In the summer of 1988, President Reagan proclaimed August 21 “National Senior Citizens Day.” With health care constantly improving, and people living longer, more active lives, it is a good thing to honor seniors, who can give younger folks the benefit of their experience.
Seniors and teens go together like peanut butter and jelly. Events like Senior Citizen Proms, and Teens Teach Tech, show how seniors and teens can benefit from spending time together. This is not to say that it is all smooth sailing from the start. People are people no matter their age, and there are ups and downs to any relationship. But everyone has something to share, and when you cross generations, the results can be so very positive.
This type of inter-generational relationship has been beautifully portrayed in YA literature. Here are six titles to explore…
Pop by Gordon Korman
New to town, Marcus is desperate to join his new high school’s football team, so he spends his summer practicing in the local park. There he meets former NFL great Charlie Popovich, who takes Marcus under his wing. While this is great for Marcus’ football prospects, it puts him in direct conflict with Charlie’s grandson Troy, Marcus’ new school mate and rival for a spot on the team. Charlie and Marcus are antagonistic not just because of sports rivalries, but also because of Charlie’s illness, an illness Troy and the rest of the Popovich family want to keep secret.

Source material:
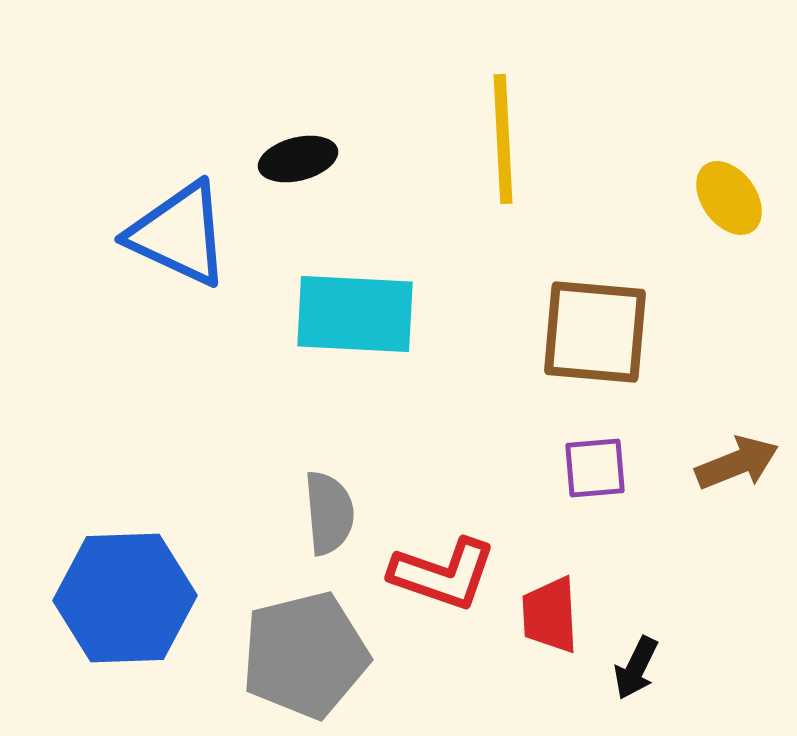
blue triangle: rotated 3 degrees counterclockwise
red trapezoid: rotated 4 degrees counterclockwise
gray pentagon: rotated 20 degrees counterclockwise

Task description: Please name the former NFL player whom Marcus meets in the local park, according to the text on seniors and teens.

Exercise output: Charlie Popovich.